Passage to read: Begin

You have valid reasons for saying no. Don’t feel guilty.

wildswan16 Thu 08-Aug-19 11:00:22

You are doing her a favour - if she knows you are not going to continually bail her out then she may start to be more careful with her own money. Absolutely no reason for you to feel bad about it. In fact, you should give yourself a gold star for being sensible.

paddyann Thu 08-Aug-19 11:01:02

we have a drawer with cash in it gillybob and our AC know its there if they have an emergency.Saves them the embarrassment of asking.Its always put back ,sometimes with a bit extra so if its needed again they dont feel so bad.Their dad my husband has always been fantastic at all things financial so they feel they're letting him down when they run out before th end of the month.
Strange really because we've always told them about the time we lived on toasted cheese for literally 3 years with a bit of bacon on top if we'd a wee bit extra cash that didn't have to be directed back into the business.Its good to remember that everyone can have tough times and not look down on them for it.

Daisymae Thu 08-Aug-19 11:01:06

It's the only decision and definitely the right one. Don't feel bad, it's incredible that she has the front to ask in the first place.

M0nica Thu 08-Aug-19 11:01:53

Just because someone is your sister is no reason to throw caution to the winds. Nobody should ever lend further money to someone who hasn't repaid a previous loan, whether it is a sister, brother, mother or aunt.

The fact that she earns more than you is the best reason ever for not lending her money.

All of us at some time have to accept that someone near, and supposedly, dear to us, is a bad egg. It is best to bite the bullet (to mix my metaphors) and not waste precious time worrying about it afterwards. The time to worry is when you through good money after lost money because of some misguided sense of family loyalty.

Hetty58 Thu 08-Aug-19 11:12:47

Three of my children have 'borrowed' money from time to time. I've always said 'Have it, don't borrow it, I don't expect it back.' I think that's what a lot of families do.

My eldest has helped me out (in the same way) in the past, although I've only asked when absolutely desperate. Now that I'm retired, I'd only give if it didn't leave me short. There's no opportunity to do some overtime to make up the shortfall.

It's perfectly fine to say 'No, I can't afford it!' and they can ask somebody else.

Grannyknot Thu 08-Aug-19 11:13:39

Hi Fizzzers no need to feel bad for refusing to support someone else's poor budgeting ...

Passage to read: End
Records provided: Begin

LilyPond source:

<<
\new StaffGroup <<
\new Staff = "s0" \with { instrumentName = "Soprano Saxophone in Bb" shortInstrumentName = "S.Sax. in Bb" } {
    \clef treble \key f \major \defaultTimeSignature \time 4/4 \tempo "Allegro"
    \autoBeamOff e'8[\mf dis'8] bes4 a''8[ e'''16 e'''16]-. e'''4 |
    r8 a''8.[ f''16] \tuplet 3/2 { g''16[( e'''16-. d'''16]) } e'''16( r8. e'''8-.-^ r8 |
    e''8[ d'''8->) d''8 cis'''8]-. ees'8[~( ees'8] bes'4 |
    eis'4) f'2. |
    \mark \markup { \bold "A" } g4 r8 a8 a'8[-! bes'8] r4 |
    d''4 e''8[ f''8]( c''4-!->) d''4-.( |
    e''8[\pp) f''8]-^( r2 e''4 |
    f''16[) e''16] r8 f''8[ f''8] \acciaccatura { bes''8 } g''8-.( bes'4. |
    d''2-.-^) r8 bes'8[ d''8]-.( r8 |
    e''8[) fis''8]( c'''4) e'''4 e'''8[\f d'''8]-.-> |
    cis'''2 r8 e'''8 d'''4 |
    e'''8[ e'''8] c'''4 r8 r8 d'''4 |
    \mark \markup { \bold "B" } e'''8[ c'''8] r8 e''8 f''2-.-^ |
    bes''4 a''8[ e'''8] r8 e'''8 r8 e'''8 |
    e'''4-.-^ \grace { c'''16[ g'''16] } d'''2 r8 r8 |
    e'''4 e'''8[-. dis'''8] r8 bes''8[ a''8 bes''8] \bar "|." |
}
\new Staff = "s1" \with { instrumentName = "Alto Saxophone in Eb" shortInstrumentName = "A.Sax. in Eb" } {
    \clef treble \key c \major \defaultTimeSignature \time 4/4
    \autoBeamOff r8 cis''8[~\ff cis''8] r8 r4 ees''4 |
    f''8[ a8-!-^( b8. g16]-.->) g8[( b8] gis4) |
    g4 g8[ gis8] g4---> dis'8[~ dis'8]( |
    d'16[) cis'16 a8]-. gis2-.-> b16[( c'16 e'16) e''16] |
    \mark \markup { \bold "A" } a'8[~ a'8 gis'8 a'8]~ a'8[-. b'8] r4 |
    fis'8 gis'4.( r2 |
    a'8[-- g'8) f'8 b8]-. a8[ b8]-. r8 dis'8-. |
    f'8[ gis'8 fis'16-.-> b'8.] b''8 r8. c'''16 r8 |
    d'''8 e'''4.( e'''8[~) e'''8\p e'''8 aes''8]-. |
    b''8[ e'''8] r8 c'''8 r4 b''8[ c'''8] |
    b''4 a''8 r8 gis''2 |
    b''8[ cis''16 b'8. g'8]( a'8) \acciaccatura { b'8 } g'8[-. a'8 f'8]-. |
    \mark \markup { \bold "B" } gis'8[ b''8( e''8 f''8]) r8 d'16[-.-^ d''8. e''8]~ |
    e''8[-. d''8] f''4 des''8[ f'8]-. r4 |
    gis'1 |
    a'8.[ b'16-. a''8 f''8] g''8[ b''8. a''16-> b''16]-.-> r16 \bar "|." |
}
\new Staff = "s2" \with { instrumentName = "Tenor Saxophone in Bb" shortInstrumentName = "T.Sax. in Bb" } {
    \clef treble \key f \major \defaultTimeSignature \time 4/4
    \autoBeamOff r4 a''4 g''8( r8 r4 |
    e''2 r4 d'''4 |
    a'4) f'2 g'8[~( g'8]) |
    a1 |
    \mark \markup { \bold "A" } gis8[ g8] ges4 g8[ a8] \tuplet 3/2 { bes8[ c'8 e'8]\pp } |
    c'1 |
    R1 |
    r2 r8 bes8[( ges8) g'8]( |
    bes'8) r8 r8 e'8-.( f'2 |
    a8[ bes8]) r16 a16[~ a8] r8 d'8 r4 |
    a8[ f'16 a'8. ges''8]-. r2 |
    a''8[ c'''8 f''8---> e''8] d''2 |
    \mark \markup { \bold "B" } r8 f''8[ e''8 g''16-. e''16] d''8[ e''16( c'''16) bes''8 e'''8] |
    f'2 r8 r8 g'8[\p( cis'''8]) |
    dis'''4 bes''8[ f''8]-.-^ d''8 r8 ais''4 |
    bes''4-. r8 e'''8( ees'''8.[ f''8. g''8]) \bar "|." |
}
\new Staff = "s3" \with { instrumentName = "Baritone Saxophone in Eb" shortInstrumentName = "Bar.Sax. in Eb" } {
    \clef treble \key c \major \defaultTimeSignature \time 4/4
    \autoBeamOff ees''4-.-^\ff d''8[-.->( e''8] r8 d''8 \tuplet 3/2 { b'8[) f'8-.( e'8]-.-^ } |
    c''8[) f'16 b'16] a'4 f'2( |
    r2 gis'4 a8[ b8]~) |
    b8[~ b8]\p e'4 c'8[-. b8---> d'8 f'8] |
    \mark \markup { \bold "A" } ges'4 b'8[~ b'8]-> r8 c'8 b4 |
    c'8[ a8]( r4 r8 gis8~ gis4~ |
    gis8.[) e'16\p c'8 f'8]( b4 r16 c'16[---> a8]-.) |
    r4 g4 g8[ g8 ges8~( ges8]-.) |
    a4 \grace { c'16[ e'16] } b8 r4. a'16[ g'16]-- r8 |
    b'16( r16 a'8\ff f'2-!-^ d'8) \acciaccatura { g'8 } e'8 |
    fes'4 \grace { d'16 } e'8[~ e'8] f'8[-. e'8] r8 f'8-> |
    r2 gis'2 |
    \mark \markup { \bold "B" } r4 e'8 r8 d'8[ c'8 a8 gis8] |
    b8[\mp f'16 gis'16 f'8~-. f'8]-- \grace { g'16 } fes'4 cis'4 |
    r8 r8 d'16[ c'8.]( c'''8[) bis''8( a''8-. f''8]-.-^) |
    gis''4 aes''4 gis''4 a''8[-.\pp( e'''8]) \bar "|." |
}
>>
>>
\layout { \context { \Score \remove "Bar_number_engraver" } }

Records provided: End

What you need to do ::
Can you write what comes next in the forum thread above about lending money to a sister, picking up right after its last line?

Answer box ::
flowers

gillybob Thu 08-Aug-19 11:21:43

About a year ago my sister got herself into a right ( financial) mess . I wasn’t able to bail her out (we almost permanently live on an OD) and I had the awful task of asking my dad if he could help her out . I felt terrible even though I would have never asked for myself . He offered £800 and I asked how she should pay it back and he said “it’s pointless as she won’t be able to pay me back without getting back in the same mess again, just tell her to consider it a gift” ( I honestly thought he might’ve given me the same but he didn’t, silly me) He then suggested I meet him and we pay it into my sisters account ( easier said than done as paying cash into someone else’s account attracts a million questions) . Anyway we managed to sort it and when it was all done my dad turned round to me in the bank and said “that’s the bloody finish mind you”. I felt terrible and wished the ground would swallow me up as I felt that everyone in the bank thought he was giving it to me ! In fact , in the end I think HE even thought he was giving it to me . sad

I told my sister and she just laughed .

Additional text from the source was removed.